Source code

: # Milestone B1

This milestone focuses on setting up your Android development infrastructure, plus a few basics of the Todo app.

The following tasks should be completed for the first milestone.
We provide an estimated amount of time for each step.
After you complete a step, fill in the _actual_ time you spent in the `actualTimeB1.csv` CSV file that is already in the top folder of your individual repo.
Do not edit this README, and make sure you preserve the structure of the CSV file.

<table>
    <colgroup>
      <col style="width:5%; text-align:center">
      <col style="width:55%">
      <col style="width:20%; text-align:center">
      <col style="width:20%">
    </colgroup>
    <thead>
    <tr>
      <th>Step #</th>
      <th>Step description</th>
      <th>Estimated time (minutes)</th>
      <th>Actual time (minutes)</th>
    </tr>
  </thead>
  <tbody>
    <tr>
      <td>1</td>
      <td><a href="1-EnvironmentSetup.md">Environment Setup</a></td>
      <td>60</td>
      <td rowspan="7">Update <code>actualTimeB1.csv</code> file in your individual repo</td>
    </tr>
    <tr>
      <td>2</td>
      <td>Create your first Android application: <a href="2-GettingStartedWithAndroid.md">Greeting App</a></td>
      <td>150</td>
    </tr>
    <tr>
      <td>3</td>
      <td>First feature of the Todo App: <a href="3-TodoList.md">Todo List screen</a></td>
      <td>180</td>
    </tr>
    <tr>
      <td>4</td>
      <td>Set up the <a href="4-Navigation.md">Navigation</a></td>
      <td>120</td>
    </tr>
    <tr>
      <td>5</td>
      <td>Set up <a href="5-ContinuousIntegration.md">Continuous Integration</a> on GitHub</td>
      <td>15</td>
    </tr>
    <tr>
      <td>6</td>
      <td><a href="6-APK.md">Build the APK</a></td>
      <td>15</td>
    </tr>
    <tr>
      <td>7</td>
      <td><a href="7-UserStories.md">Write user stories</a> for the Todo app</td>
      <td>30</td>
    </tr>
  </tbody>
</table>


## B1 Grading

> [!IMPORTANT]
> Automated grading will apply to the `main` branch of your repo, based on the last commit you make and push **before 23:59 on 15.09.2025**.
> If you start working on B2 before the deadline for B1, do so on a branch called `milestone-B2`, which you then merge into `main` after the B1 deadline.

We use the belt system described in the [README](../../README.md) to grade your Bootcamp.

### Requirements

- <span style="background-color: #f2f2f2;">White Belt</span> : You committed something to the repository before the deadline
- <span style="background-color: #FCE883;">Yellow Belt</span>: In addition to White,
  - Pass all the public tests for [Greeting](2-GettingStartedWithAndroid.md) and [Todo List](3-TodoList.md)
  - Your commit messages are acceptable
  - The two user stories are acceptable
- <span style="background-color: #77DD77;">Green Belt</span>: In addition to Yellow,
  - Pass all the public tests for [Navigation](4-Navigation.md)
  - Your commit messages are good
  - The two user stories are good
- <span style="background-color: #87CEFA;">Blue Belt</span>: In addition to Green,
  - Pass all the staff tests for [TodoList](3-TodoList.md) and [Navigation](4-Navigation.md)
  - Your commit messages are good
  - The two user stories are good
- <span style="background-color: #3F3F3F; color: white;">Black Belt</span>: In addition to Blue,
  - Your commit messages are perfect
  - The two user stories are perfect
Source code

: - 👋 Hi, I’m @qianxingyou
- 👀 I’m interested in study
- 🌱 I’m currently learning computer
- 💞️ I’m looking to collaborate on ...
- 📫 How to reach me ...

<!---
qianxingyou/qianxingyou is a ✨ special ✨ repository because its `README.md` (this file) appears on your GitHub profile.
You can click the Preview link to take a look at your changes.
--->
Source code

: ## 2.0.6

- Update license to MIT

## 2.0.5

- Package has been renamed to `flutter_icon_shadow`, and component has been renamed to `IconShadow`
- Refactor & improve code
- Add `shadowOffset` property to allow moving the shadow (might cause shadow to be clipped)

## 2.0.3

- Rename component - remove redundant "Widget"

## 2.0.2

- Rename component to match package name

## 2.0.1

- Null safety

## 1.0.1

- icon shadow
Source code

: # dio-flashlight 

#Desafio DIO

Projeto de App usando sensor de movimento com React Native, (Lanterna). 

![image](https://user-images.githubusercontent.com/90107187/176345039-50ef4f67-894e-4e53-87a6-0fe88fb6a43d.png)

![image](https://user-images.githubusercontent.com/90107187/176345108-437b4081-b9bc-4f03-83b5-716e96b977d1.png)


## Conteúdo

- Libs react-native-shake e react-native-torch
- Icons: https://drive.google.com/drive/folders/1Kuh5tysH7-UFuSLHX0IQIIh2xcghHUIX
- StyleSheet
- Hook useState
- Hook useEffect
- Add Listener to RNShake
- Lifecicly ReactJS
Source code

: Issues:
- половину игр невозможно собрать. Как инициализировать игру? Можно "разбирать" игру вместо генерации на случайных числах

● WHAT IS REQUIRED
Reproduce all the items above with every occurrence of "individual repo" replaced by "personal repo", keeping everything else the same.

● SOLUTION BELOW
Source code

: # Milestone B1

This milestone focuses on setting up your Android development infrastructure, plus a few basics of the Todo app.

The following tasks should be completed for the first milestone.
We provide an estimated amount of time for each step.
After you complete a step, fill in the _actual_ time you spent in the `actualTimeB1.csv` CSV file that is already in the top folder of your personal repo.
Do not edit this README, and make sure you preserve the structure of the CSV file.

<table>
    <colgroup>
      <col style="width:5%; text-align:center">
      <col style="width:55%">
      <col style="width:20%; text-align:center">
      <col style="width:20%">
    </colgroup>
    <thead>
    <tr>
      <th>Step #</th>
      <th>Step description</th>
      <th>Estimated time (minutes)</th>
      <th>Actual time (minutes)</th>
    </tr>
  </thead>
  <tbody>
    <tr>
      <td>1</td>
      <td><a href="1-EnvironmentSetup.md">Environment Setup</a></td>
      <td>60</td>
      <td rowspan="7">Update <code>actualTimeB1.csv</code> file in your personal repo</td>
    </tr>
    <tr>
      <td>2</td>
      <td>Create your first Android application: <a href="2-GettingStartedWithAndroid.md">Greeting App</a></td>
      <td>150</td>
    </tr>
    <tr>
      <td>3</td>
      <td>First feature of the Todo App: <a href="3-TodoList.md">Todo List screen</a></td>
      <td>180</td>
    </tr>
    <tr>
      <td>4</td>
      <td>Set up the <a href="4-Navigation.md">Navigation</a></td>
      <td>120</td>
    </tr>
    <tr>
      <td>5</td>
      <td>Set up <a href="5-ContinuousIntegration.md">Continuous Integration</a> on GitHub</td>
      <td>15</td>
    </tr>
    <tr>
      <td>6</td>
      <td><a href="6-APK.md">Build the APK</a></td>
      <td>15</td>
    </tr>
    <tr>
      <td>7</td>
      <td><a href="7-UserStories.md">Write user stories</a> for the Todo app</td>
      <td>30</td>
    </tr>
  </tbody>
</table>


## B1 Grading

> [!IMPORTANT]
> Automated grading will apply to the `main` branch of your repo, based on the last commit you make and push **before 23:59 on 15.09.2025**.
> If you start working on B2 before the deadline for B1, do so on a branch called `milestone-B2`, which you then merge into `main` after the B1 deadline.

We use the belt system described in the [README](../../README.md) to grade your Bootcamp.

### Requirements

- <span style="background-color: #f2f2f2;">White Belt</span> : You committed something to the repository before the deadline
- <span style="background-color: #FCE883;">Yellow Belt</span>: In addition to White,
  - Pass all the public tests for [Greeting](2-GettingStartedWithAndroid.md) and [Todo List](3-TodoList.md)
  - Your commit messages are acceptable
  - The two user stories are acceptable
- <span style="background-color: #77DD77;">Green Belt</span>: In addition to Yellow,
  - Pass all the public tests for [Navigation](4-Navigation.md)
  - Your commit messages are good
  - The two user stories are good
- <span style="background-color: #87CEFA;">Blue Belt</span>: In addition to Green,
  - Pass all the staff tests for [TodoList](3-TodoList.md) and [Navigation](4-Navigation.md)
  - Your commit messages are good
  - The two user stories are good
- <span style="background-color: #3F3F3F; color: white;">Black Belt</span>: In addition to Blue,
  - Your commit messages are perfect
  - The two user stories are perfect
Source code

: - 👋 Hi, I’m @qianxingyou
- 👀 I’m interested in study
- 🌱 I’m currently learning computer
- 💞️ I’m looking to collaborate on ...
- 📫 How to reach me ...

<!---
qianxingyou/qianxingyou is a ✨ special ✨ repository because its `README.md` (this file) appears on your GitHub profile.
You can click the Preview link to take a look at your changes.
--->
Source code

: ## 2.0.6

- Update license to MIT

## 2.0.5

- Package has been renamed to `flutter_icon_shadow`, and component has been renamed to `IconShadow`
- Refactor & improve code
- Add `shadowOffset` property to allow moving the shadow (might cause shadow to be clipped)

## 2.0.3

- Rename component - remove redundant "Widget"

## 2.0.2

- Rename component to match package name

## 2.0.1

- Null safety

## 1.0.1

- icon shadow
Source code

: # dio-flashlight 

#Desafio DIO

Projeto de App usando sensor de movimento com React Native, (Lanterna). 

![image](https://user-images.githubusercontent.com/90107187/176345039-50ef4f67-894e-4e53-87a6-0fe88fb6a43d.png)

![image](https://user-images.githubusercontent.com/90107187/176345108-437b4081-b9bc-4f03-83b5-716e96b977d1.png)


## Conteúdo

- Libs react-native-shake e react-native-torch
- Icons: https://drive.google.com/drive/folders/1Kuh5tysH7-UFuSLHX0IQIIh2xcghHUIX
- StyleSheet
- Hook useState
- Hook useEffect
- Add Listener to RNShake
- Lifecicly ReactJS
Source code

: Issues:
- половину игр невозможно собрать. Как инициализировать игру? Можно "разбирать" игру вместо генерации на случайных числах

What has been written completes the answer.